"Mrs. Boyce is not at home, sir."
Marigold, who, when my convenience was in question, swept away social conventions like cobwebs, fixed her with his one eye, and before I could interfere, said:
"I'm afraid you're mistaken. I've just seen Major Boyce and Madam on the lawn."
The maid reddened and looked at me appealingly.
"My orders were to say not at home, sir."

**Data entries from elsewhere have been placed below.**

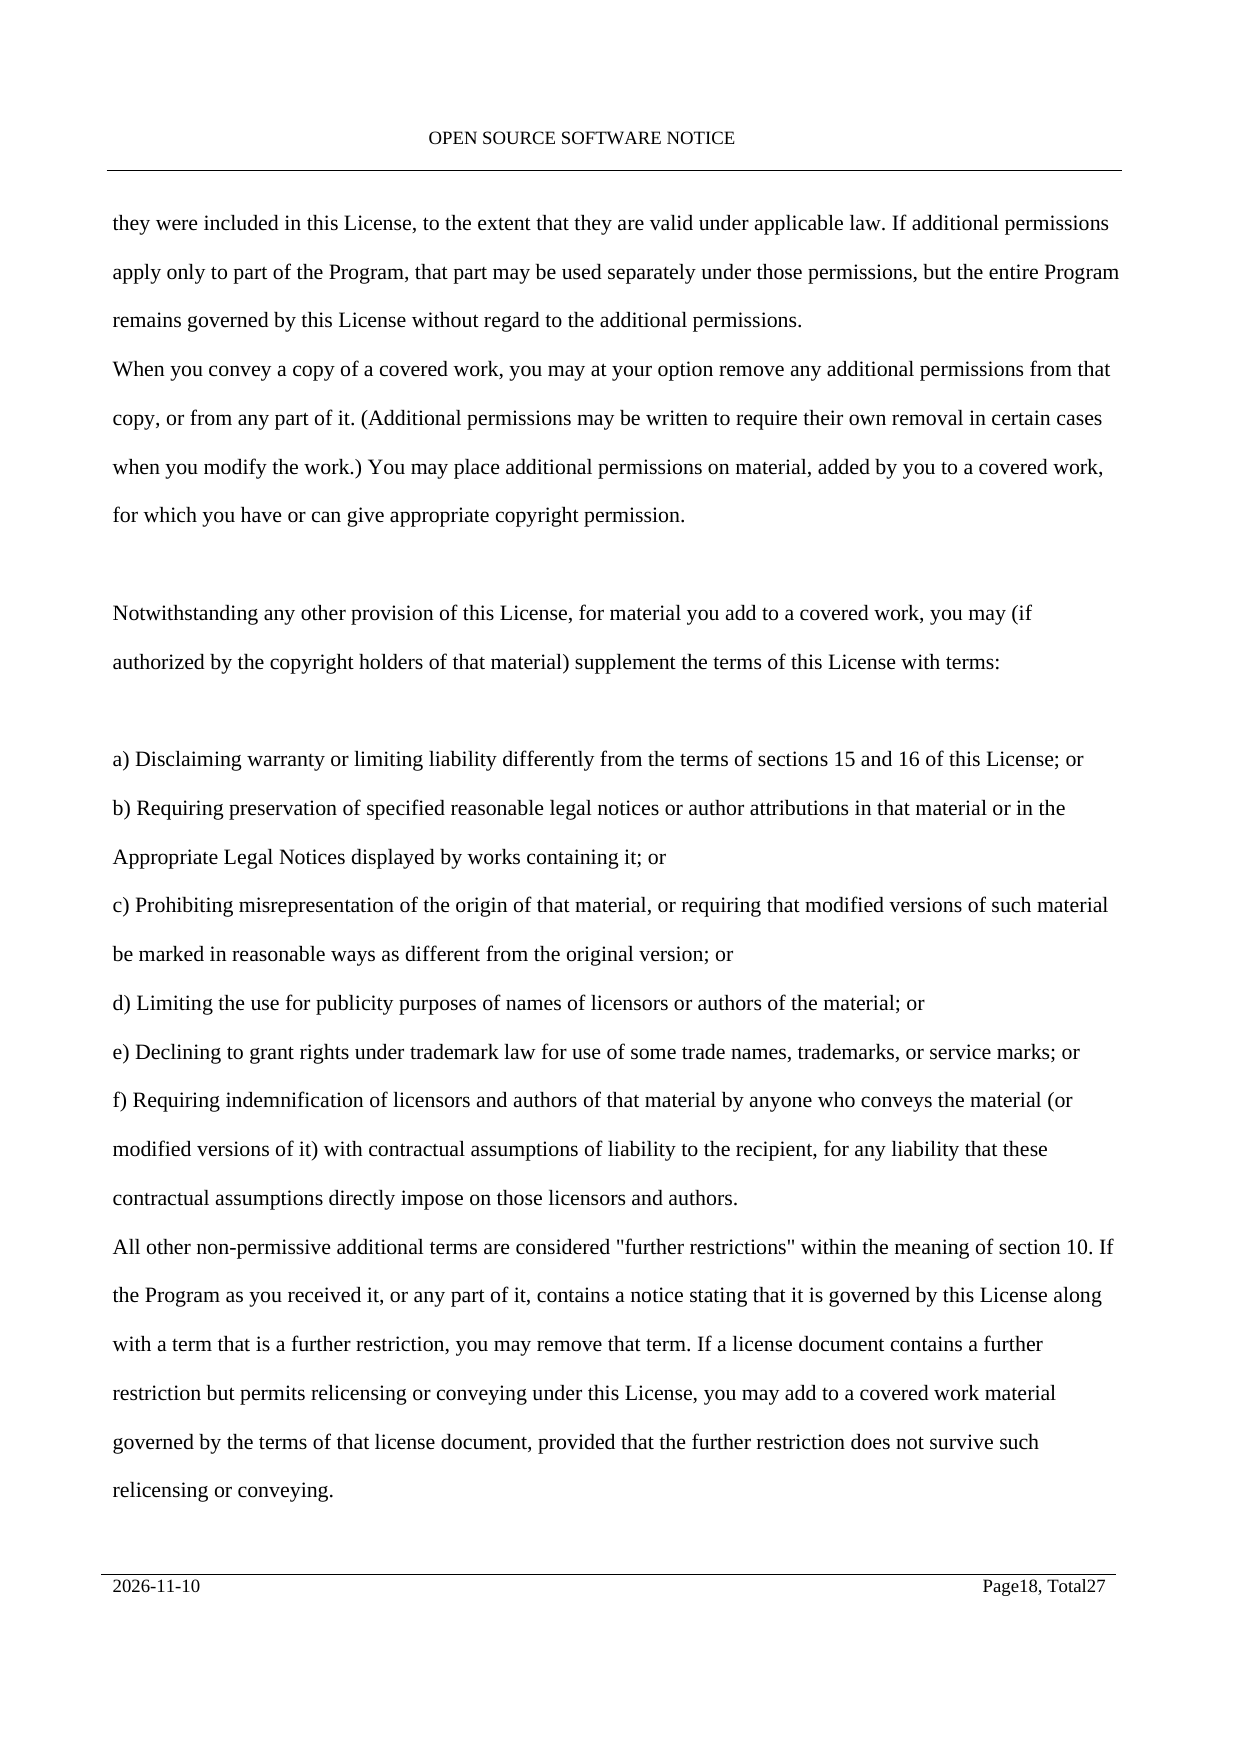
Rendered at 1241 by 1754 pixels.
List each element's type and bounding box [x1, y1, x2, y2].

text [112, 206, 1128, 1506]
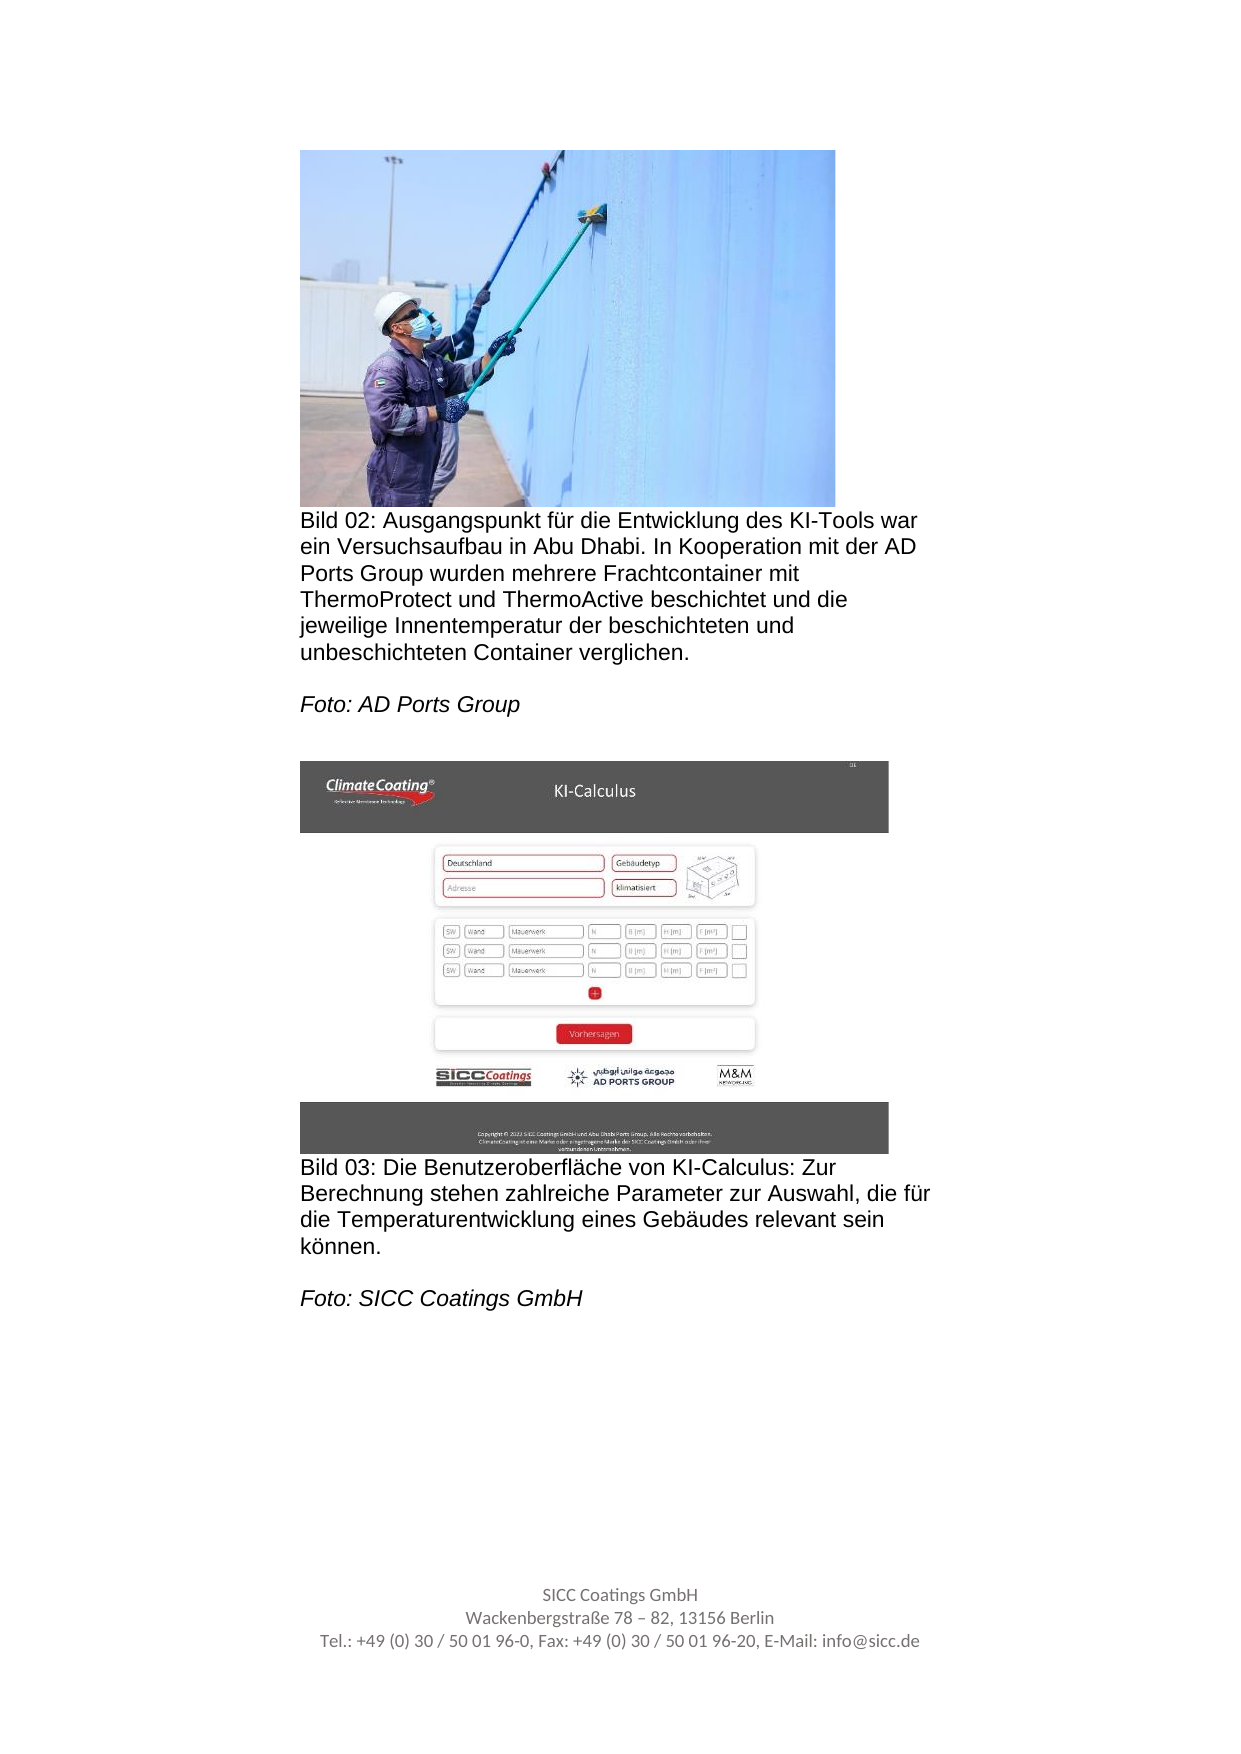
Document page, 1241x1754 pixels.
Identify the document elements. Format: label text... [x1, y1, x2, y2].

picture [300, 150, 836, 507]
text Bild 03: Die Benutzeroberfläche von KI-Calculus: Zur Berechnung stehen zahlreiche Parameter zur Auswahl, die für die Temperaturentwicklung eines Gebäudes relevant sein können. [300, 1153, 940, 1259]
text Bild 02: Ausgangspunkt für die Entwicklung des KI-Tools war ein Versuchsaufbau in Abu Dhabi. In Kooperation mit der AD Ports Group wurden mehrere Frachtcontainer mit ThermoProtect und ThermoActive beschichtet und die jeweilige Innentemperatur der beschichteten und unbeschichteten Container verglichen. [300, 507, 940, 665]
text Foto: AD Ports Group [300, 691, 940, 718]
text Foto: SICC Coatings GmbH [300, 1285, 940, 1312]
picture [300, 761, 889, 1154]
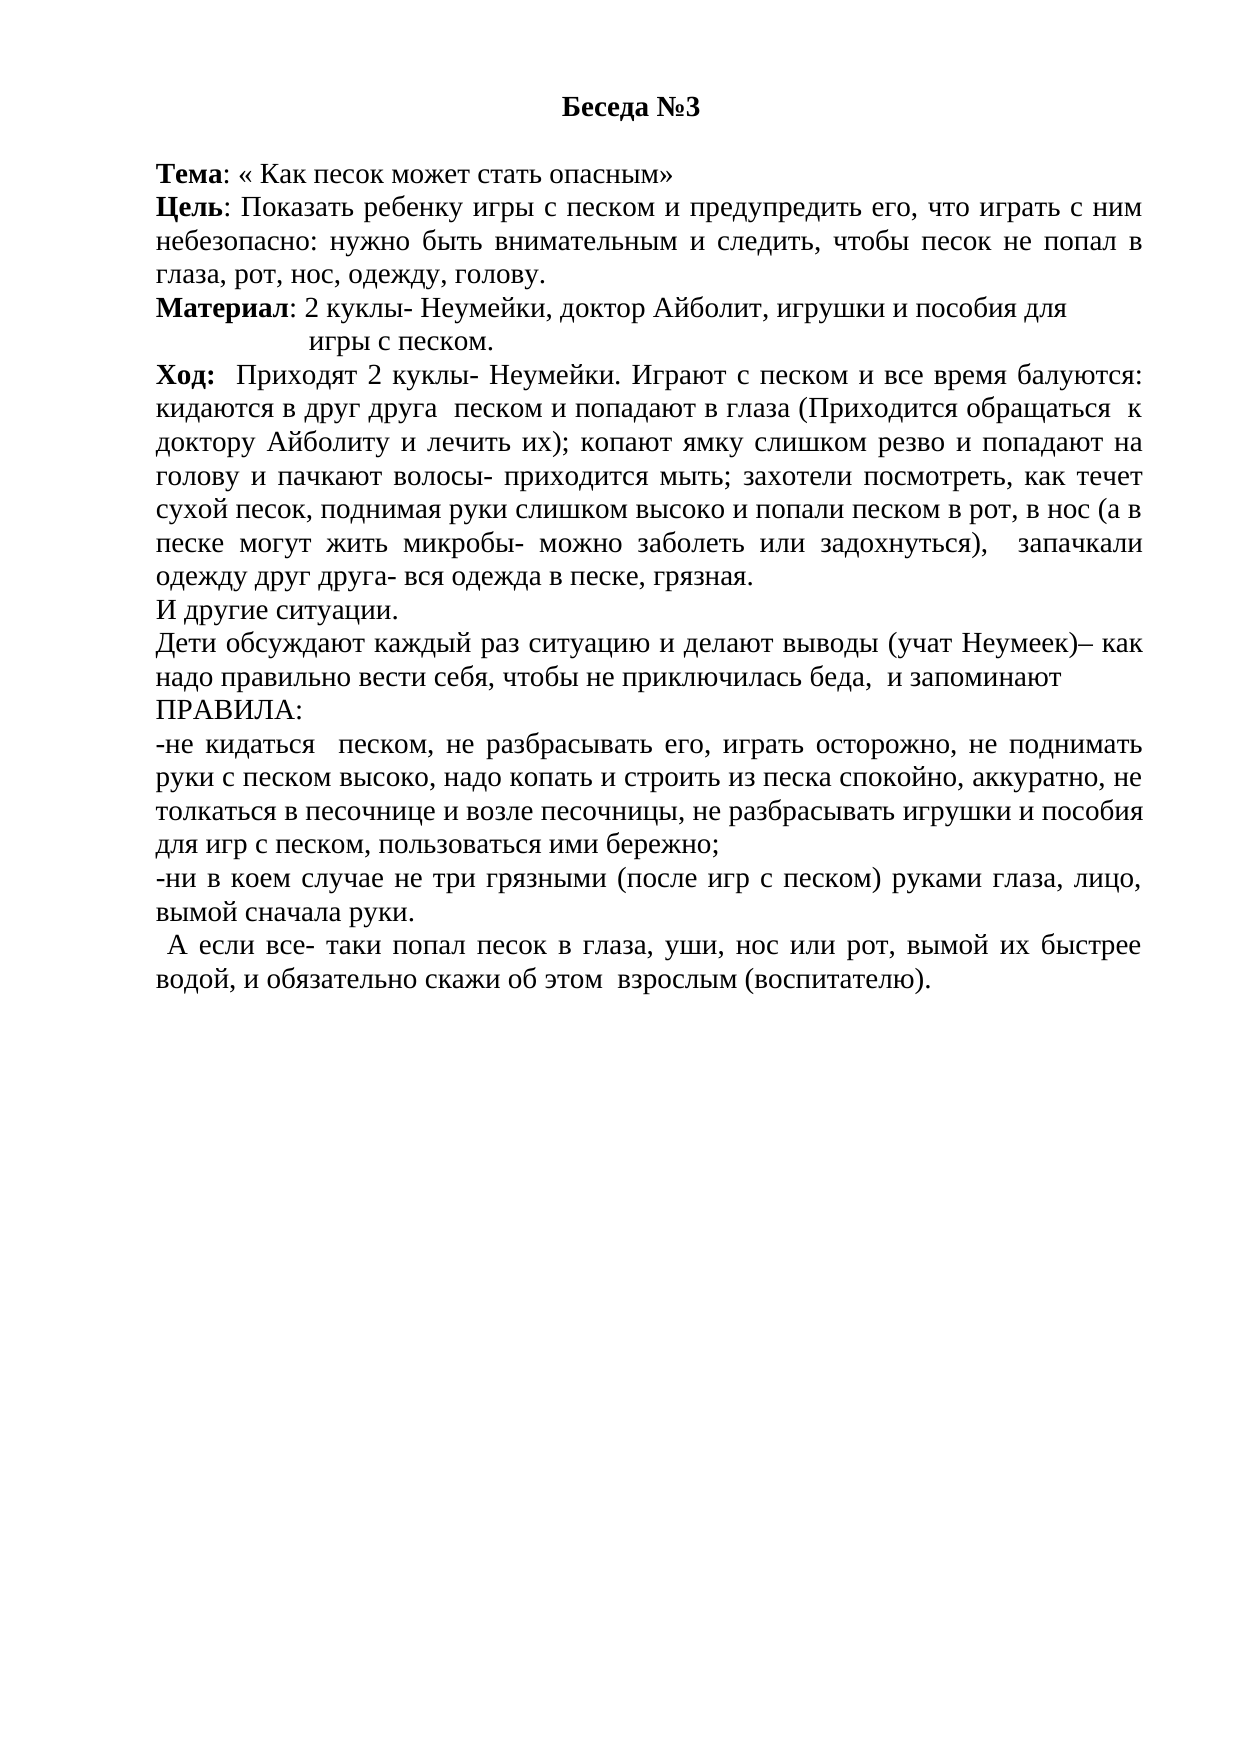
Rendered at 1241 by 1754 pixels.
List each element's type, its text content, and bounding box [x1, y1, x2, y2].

text И другие ситуации. [156, 592, 1144, 625]
text -ни в коем случае не три грязными (после игр с песком) руками глаза, лицо, вымой сначала руки. [156, 860, 1144, 927]
text Ход: Приходят 2 куклы- Неумейки. Играют с песком и все время балуются: кидаются в друг друга песком и попадают в глаза (Приходится обращаться к доктору Айболиту и лечить их); копают ямку слишком резво и попадают на голову и пачкают волосы- приходится мыть; захотели посмотреть, как течет сухой песок, поднимая руки слишком высоко и попали песком в рот, в нос (а в песке могут жить микробы- можно заболеть или задохнуться), запачкали одежду друг друга- вся одежда в песке, грязная. [156, 357, 1144, 592]
text А если все- таки попал песок в глаза, уши, нос или рот, вымой их быстрее водой, и обязательно скажи об этом взрослым (воспитателю). [156, 927, 1144, 994]
text Материал: 2 куклы- Неумейки, доктор Айболит, игрушки и пособия для [156, 290, 1144, 323]
text Беседа №3 [118, 89, 1144, 122]
text Дети обсуждают каждый раз ситуацию и делают выводы (учат Неумеек)– как надо правильно вести себя, чтобы не приключилась беда, и запоминают [155, 625, 1144, 692]
text -не кидаться песком, не разбрасывать его, играть осторожно, не поднимать руки с песком высоко, надо копать и строить из песка спокойно, аккуратно, не толкаться в песочнице и возле песочницы, не разбрасывать игрушки и пособия для игр с песком, пользоваться ими бережно; [155, 726, 1144, 860]
text Цель: Показать ребенку игры с песком и предупредить его, что играть с ним небезопасно: нужно быть внимательным и следить, чтобы песок не попал в глаза, рот, нос, одежду, голову. [156, 189, 1144, 290]
text игры с песком. [156, 323, 1144, 357]
text ПРАВИЛА: [155, 692, 1144, 726]
text Тема: « Как песок может стать опасным» [156, 156, 1144, 189]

"I quite understand, Mary," said I. "Major Boyce is home on short leave, and they don't want to be disturbed. Isn't that it?"
"Yes, sir."
"Marigold," said I. "Right about turn."
Marigold, who had stopped the car, got out unwillingly and went to the starting-handle. That I should be refused admittance to a house which I had deigned to honour with my presence he regarded as an intolerable insult. He also loved to have tea, as a pampered guest, in other folks' houses. When he got home Mrs. Marigold, as like as not, would give him plain slabs of bread buttered by her economical self. I knew my Marigold. He gave a vicious and ineffectual turn or two and then stuck his head in the bonnet.
The situation was saved by the appearance from the garden of Mrs. Boyce herself, a handsome, erect, elegantly dressed old lady in the late sixties, pink and white like a Dresden figure and in her usual condition of resplendent health. She held out her hand.